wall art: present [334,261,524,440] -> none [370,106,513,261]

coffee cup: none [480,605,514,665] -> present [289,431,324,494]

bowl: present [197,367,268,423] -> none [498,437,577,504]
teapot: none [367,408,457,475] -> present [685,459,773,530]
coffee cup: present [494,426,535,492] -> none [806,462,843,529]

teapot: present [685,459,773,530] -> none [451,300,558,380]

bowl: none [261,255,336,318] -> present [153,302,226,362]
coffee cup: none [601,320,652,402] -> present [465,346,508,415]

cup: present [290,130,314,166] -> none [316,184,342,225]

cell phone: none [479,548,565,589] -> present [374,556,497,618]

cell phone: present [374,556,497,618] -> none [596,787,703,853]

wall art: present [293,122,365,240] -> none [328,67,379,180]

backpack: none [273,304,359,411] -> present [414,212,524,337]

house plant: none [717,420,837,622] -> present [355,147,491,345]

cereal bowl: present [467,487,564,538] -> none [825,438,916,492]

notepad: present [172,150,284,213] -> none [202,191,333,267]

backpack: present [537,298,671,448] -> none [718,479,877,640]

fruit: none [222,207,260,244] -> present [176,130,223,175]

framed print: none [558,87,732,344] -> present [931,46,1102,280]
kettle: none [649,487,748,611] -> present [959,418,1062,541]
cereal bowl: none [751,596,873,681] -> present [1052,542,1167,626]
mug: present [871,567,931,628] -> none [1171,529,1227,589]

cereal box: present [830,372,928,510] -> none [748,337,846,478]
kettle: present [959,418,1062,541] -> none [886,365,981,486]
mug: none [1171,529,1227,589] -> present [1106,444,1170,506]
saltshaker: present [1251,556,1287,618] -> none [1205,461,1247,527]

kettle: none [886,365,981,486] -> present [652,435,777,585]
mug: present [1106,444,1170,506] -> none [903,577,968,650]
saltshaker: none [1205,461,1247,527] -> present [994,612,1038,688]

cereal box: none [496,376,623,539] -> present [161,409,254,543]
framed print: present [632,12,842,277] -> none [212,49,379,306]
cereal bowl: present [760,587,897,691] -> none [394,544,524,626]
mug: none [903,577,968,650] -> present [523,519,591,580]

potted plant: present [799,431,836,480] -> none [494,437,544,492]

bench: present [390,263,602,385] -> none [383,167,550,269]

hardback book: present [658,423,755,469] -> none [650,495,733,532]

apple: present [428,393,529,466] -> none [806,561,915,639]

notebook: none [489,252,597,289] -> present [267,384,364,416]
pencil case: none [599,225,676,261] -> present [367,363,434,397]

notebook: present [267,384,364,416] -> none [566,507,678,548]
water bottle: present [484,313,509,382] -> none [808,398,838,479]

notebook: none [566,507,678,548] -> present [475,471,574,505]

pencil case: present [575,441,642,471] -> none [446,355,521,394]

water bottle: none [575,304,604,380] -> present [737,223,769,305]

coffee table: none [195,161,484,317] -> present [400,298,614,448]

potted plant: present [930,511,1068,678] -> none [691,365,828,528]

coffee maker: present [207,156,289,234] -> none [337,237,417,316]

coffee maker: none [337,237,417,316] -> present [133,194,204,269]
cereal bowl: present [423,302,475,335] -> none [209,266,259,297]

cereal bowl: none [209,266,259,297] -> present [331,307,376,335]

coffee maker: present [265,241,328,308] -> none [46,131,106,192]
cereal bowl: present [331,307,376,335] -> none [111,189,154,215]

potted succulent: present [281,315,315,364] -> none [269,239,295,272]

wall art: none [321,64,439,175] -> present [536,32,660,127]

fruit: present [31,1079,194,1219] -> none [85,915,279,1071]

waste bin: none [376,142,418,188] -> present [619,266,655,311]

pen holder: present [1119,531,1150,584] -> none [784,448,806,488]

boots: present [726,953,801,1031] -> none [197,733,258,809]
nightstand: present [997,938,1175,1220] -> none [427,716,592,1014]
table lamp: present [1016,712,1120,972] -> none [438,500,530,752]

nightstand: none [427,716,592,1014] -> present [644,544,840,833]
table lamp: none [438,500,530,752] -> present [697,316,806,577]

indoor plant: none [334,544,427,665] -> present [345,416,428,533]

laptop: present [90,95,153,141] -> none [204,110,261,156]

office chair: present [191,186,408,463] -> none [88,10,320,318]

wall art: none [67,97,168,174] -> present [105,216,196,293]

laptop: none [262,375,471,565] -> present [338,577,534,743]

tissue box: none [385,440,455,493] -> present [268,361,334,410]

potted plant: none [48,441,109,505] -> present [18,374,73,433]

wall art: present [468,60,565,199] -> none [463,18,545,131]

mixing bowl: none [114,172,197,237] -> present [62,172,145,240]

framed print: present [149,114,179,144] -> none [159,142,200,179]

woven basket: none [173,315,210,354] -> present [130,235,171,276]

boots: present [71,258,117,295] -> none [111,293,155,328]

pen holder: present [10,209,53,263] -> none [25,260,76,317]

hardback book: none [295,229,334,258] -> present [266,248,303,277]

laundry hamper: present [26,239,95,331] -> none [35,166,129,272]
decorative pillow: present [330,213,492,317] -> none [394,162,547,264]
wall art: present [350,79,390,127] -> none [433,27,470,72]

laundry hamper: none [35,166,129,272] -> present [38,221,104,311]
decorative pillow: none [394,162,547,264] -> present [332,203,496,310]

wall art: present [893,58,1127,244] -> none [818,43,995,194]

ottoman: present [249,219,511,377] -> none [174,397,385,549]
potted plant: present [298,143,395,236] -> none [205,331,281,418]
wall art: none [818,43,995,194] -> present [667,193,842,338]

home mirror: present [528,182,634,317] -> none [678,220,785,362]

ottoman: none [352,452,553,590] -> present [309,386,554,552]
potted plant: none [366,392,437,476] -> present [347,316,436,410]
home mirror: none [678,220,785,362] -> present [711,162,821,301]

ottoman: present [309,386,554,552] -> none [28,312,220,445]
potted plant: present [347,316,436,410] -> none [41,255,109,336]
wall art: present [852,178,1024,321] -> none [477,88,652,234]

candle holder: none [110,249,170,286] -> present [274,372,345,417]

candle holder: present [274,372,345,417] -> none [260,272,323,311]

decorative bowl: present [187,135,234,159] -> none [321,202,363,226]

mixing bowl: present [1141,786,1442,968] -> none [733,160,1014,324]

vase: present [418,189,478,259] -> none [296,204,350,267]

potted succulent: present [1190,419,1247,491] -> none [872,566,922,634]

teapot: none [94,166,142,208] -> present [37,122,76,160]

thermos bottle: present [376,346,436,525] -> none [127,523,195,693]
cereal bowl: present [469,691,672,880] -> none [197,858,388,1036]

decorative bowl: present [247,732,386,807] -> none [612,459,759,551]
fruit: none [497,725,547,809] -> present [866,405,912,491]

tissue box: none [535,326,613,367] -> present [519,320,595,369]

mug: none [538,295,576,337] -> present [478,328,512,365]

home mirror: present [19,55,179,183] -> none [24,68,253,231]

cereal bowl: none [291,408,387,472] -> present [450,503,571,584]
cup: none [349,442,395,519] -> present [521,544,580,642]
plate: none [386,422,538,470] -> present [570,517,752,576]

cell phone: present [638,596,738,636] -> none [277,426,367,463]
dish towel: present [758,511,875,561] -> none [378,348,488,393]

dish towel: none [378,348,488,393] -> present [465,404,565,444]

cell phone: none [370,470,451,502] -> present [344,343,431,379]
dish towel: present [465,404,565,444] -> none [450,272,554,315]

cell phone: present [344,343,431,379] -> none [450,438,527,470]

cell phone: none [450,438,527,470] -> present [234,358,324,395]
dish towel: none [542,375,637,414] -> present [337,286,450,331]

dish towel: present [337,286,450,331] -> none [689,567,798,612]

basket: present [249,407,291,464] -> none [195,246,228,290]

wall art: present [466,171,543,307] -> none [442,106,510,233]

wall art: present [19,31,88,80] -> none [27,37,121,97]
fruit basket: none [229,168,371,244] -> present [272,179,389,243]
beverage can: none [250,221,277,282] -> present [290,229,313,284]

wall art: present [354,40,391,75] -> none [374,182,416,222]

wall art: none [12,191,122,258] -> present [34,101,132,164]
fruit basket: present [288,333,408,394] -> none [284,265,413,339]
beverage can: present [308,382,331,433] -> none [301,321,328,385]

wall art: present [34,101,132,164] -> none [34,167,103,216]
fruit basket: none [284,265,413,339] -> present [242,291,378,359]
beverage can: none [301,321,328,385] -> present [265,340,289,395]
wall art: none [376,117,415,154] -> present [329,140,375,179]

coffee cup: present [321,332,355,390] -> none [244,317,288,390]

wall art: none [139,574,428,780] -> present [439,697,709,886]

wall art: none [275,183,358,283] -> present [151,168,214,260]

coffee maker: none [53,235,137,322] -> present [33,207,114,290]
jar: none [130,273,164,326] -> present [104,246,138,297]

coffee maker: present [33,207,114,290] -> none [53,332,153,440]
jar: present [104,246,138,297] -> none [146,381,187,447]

· · · ·

What the exercise asks:
Retype the entries above exactly, but only from the line containing "backpack: none [273,304,359,411]" through the line containing "kettle: none [886,365,981,486]", both included.

Result:
backpack: none [273,304,359,411] -> present [414,212,524,337]

house plant: none [717,420,837,622] -> present [355,147,491,345]

cereal bowl: present [467,487,564,538] -> none [825,438,916,492]

notepad: present [172,150,284,213] -> none [202,191,333,267]

backpack: present [537,298,671,448] -> none [718,479,877,640]

fruit: none [222,207,260,244] -> present [176,130,223,175]

framed print: none [558,87,732,344] -> present [931,46,1102,280]
kettle: none [649,487,748,611] -> present [959,418,1062,541]
cereal bowl: none [751,596,873,681] -> present [1052,542,1167,626]
mug: present [871,567,931,628] -> none [1171,529,1227,589]

cereal box: present [830,372,928,510] -> none [748,337,846,478]
kettle: present [959,418,1062,541] -> none [886,365,981,486]
mug: none [1171,529,1227,589] -> present [1106,444,1170,506]
saltshaker: present [1251,556,1287,618] -> none [1205,461,1247,527]

kettle: none [886,365,981,486] -> present [652,435,777,585]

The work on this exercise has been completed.